- **WORK REQUIRED**: Without copying the images, write out all the entries below verbatim.

- **DATASET RECORDS**:

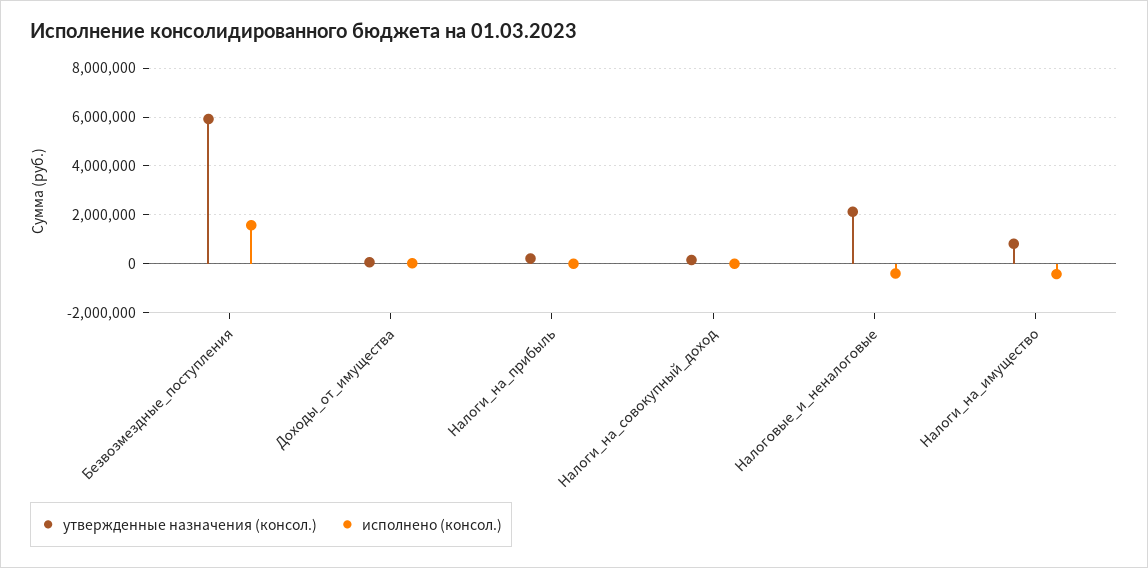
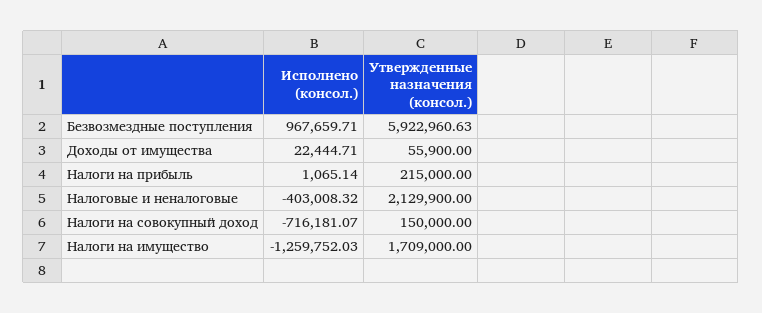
  {
    "утвержденные назначения (консол.)": {
      "Безвозмездные_поступления": 5922960.63,
      "Доходы_от_имущества": 55900,
      "Налоги_на_прибыль": 215000,
      "Налоги_на_совокупный_доход": 150000,
      "Налоговые_и_неналоговые": 2129900,
-     "Налоги_на_имущество": 750000
+     "Налоги_на_имущество": 1709000
    },
    "исполнено (консол.)": {
-     "Безвозмездные_поступления": 1500000,
+     "Безвозмездные_поступления": 967659.71,
      "Доходы_от_имущества": 22444.71,
      "Налоги_на_прибыль": 1065.14,
-     "Налоги_на_совокупный_доход": 0,
+     "Налоги_на_совокупный_доход": -716181.07,
      "Налоговые_и_неналоговые": -403008.32,
-     "Налоги_на_имущество": -500000
+     "Налоги_на_имущество": -1259752.03
    }
  }

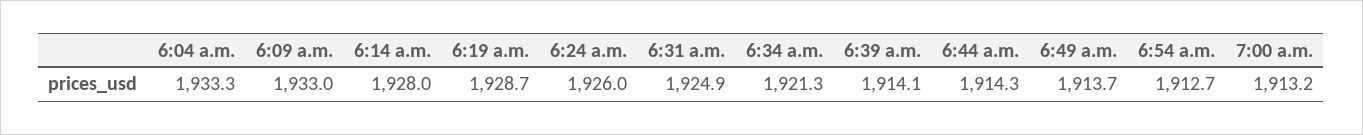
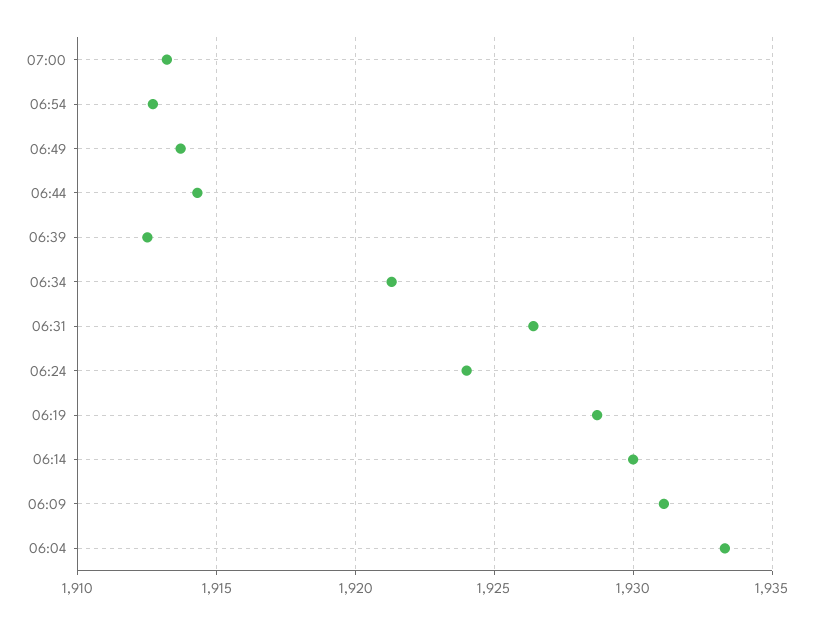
  {
    "6:04 a.m.": 1933.3,
-   "6:09 a.m.": 1933,
+   "6:09 a.m.": 1931,
-   "6:14 a.m.": 1928,
+   "6:14 a.m.": 1930,
    "6:19 a.m.": 1928.7,
-   "6:24 a.m.": 1926,
+   "6:24 a.m.": 1924,
-   "6:31 a.m.": 1924.9,
+   "6:31 a.m.": 1926.5,
    "6:34 a.m.": 1921.3,
-   "6:39 a.m.": 1914.1,
+   "6:39 a.m.": 1912.5,
    "6:44 a.m.": 1914.3,
    "6:49 a.m.": 1913.7,
    "6:54 a.m.": 1912.7,
    "7:00 a.m.": 1913.2
  }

- **ANSWER BOX**:
  {
    "утвержденные назначения (консол.)": {
      "Безвозмездные_поступления": 5922960.63,
      "Доходы_от_имущества": 55900,
      "Налоги_на_прибыль": 215000,
      "Налоги_на_совокупный_доход": 150000,
      "Налоговые_и_неналоговые": 2129900,
-     "Налоги_на_имущество": 750000
+     "Налоги_на_имущество": 1709000
    },
    "исполнено (консол.)": {
-     "Безвозмездные_поступления": 1500000,
+     "Безвозмездные_поступления": 967659.71,
      "Доходы_от_имущества": 22444.71,
      "Налоги_на_прибыль": 1065.14,
-     "Налоги_на_совокупный_доход": 0,
+     "Налоги_на_совокупный_доход": -716181.07,
      "Налоговые_и_неналоговые": -403008.32,
-     "Налоги_на_имущество": -500000
+     "Налоги_на_имущество": -1259752.03
    }
  }

  {
    "6:04 a.m.": 1933.3,
-   "6:09 a.m.": 1933,
+   "6:09 a.m.": 1931,
-   "6:14 a.m.": 1928,
+   "6:14 a.m.": 1930,
    "6:19 a.m.": 1928.7,
-   "6:24 a.m.": 1926,
+   "6:24 a.m.": 1924,
-   "6:31 a.m.": 1924.9,
+   "6:31 a.m.": 1926.5,
    "6:34 a.m.": 1921.3,
-   "6:39 a.m.": 1914.1,
+   "6:39 a.m.": 1912.5,
    "6:44 a.m.": 1914.3,
    "6:49 a.m.": 1913.7,
    "6:54 a.m.": 1912.7,
    "7:00 a.m.": 1913.2
  }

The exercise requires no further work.